[What the task asks]:
Copy every line from the beginning of the items through the line containing "讨论精彩纷呈，环境优美！🤩 🚐 科学车终于", including that line. Leave the pictures out of your copy.

Collected data:
=-=-=-=-=
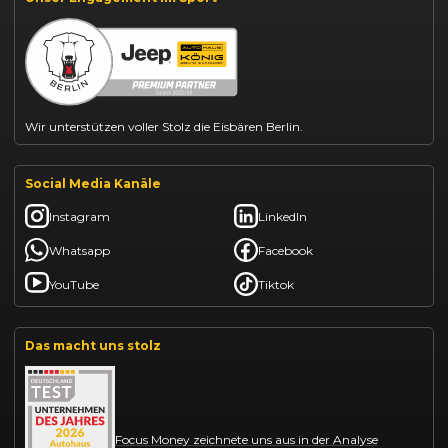
BYD Dolphin finanzieren
Kia Ceed finanzieren
Kia Sportage leasen
Mazda CX-30 finanzieren
Citroën C3 leasen
Wir unterstützen voller Stolz die Eisbären Berlin.
Social Media Kanäle
Instagram
LinkedIn
Whatsapp
Facebook
YouTube
Tiktok
Das macht uns stolz
Focus Money zeichnete uns aus in der Analyse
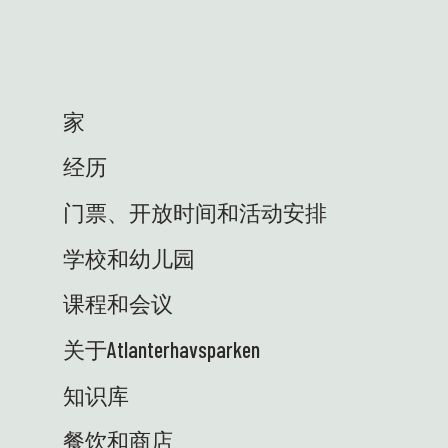
越的学习成果。科学园的条件非常棒，寓教于
乐，风景如画！🤩 🚐 科学卡车终于到位了——
我们欣喜若狂！电动的、美味的，随时准备将
知识和设备安全地运送到各个学校。现在，我
们期待着与充满好奇心、准备进行各种实验的
家
学生们见面——而且是开着移动科学车！⭐
ENG：科学中心最近发生了很多令人兴奋的事
经历
情——我们非常喜欢！以下是一些亮点：🐚 我
们又回到潮间带啦！在暑假之前，我们将与学
门票、开放时间和活动安排
校合作举办共计23场海岸线探险活动——既有
在图恩塞特科学中心举办的，也有前往周边学
学校和幼儿园
校的。学生们可以亲自动手探索自然，近距离
体验海洋生态系统。最生动有趣的科学体验
课程和会议
——正是我们所追求的！😍 👩‍🏫 海蒂访问了奥
斯，与科学人才中心以及来自13个地区科学中
关于Atlanterhavsparken
心的代表们一起参加了一次聚会。我们代表教
育部，致力于通过与学校的紧密合作，激发优
知识库
秀学生对科学的兴趣。维滕公园的条件优越，
餐饮和商店
讨论精彩纷呈，环境优美！🤩 🚐 科学车终于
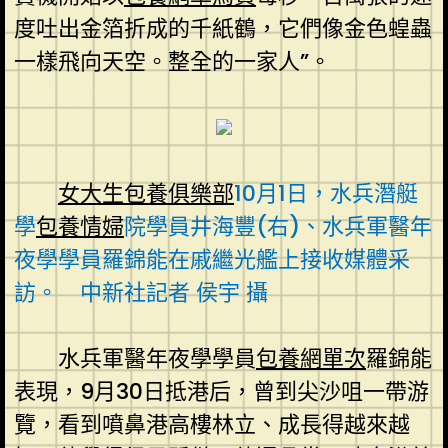
度吐出金箔折成的千紙鶴，它們像金色蝗蟲
一樣飛向天空。整全的一家人”。
女大生包養俱樂部
10月1日，水兵潛艇
學
包養情婦
院學員井海豐(右)、水兵軍醫年
夜學學員羅錦能在戚繼光艦上接收媒體采
訪。 中新社記者 侯宇 攝
水兵軍醫年夜學學員
包養網單次
羅錦能
表現，9月30日抵港后，曾到尖沙咀一帶游
覽，看到噴鼻港高樓林立、成長得越來越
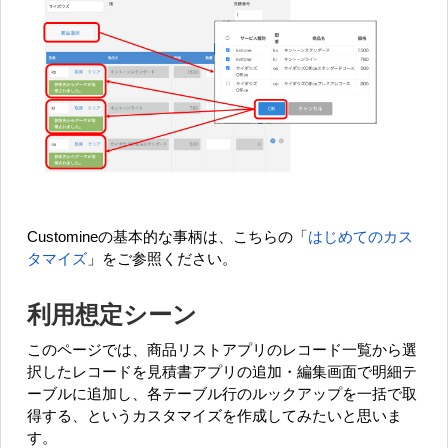
Customineの基本的な事柄は、こちらの「
はじめてのカス
タマイズ
」をご参照ください。
利用想定シーン
このページでは、商品リストアプリのレコード一覧から選
択したレコードを見積書アプリの追加・編集画面で明細テ
ーブルに追加し、各テーブル行のルックアップを一括で取
得する、というカスタマイズを作成してみたいと思いま
す。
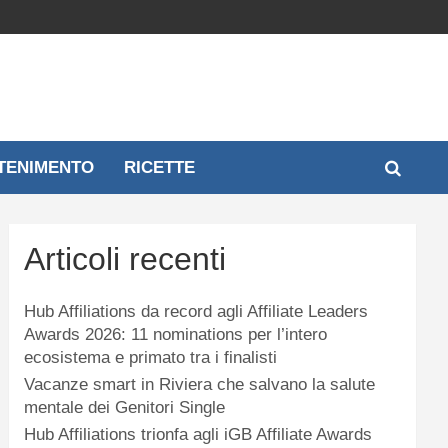
TENIMENTO
RICETTE
Articoli recenti
Hub Affiliations da record agli Affiliate Leaders
Awards 2026: 11 nominations per l’intero
ecosistema e primato tra i finalisti
Vacanze smart in Riviera che salvano la salute
mentale dei Genitori Single
Hub Affiliations trionfa agli iGB Affiliate Awards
=-=-=-=-=
[Output of the exercise]:
BYD Dolphin finanzieren
Kia Ceed finanzieren
Kia Sportage leasen
Mazda CX-30 finanzieren
Citroën C3 leasen
Wir unterstützen voller Stolz die Eisbären Berlin.
Social Media Kanäle
Instagram
LinkedIn
Whatsapp
Facebook
YouTube
Tiktok
Das macht uns stolz
Focus Money zeichnete uns aus in der Analyse
越的学习成果。科学园的条件非常棒，寓教于
乐，风景如画！🤩 🚐 科学卡车终于到位了——
我们欣喜若狂！电动的、美味的，随时准备将
知识和设备安全地运送到各个学校。现在，我
们期待着与充满好奇心、准备进行各种实验的
家
学生们见面——而且是开着移动科学车！⭐
ENG：科学中心最近发生了很多令人兴奋的事
经历
情——我们非常喜欢！以下是一些亮点：🐚 我
们又回到潮间带啦！在暑假之前，我们将与学
门票、开放时间和活动安排
校合作举办共计23场海岸线探险活动——既有
在图恩塞特科学中心举办的，也有前往周边学
学校和幼儿园
校的。学生们可以亲自动手探索自然，近距离
体验海洋生态系统。最生动有趣的科学体验
课程和会议
——正是我们所追求的！😍 👩‍🏫 海蒂访问了奥
斯，与科学人才中心以及来自13个地区科学中
关于Atlanterhavsparken
心的代表们一起参加了一次聚会。我们代表教
育部，致力于通过与学校的紧密合作，激发优
知识库
秀学生对科学的兴趣。维滕公园的条件优越，
餐饮和商店
讨论精彩纷呈，环境优美！🤩 🚐 科学车终于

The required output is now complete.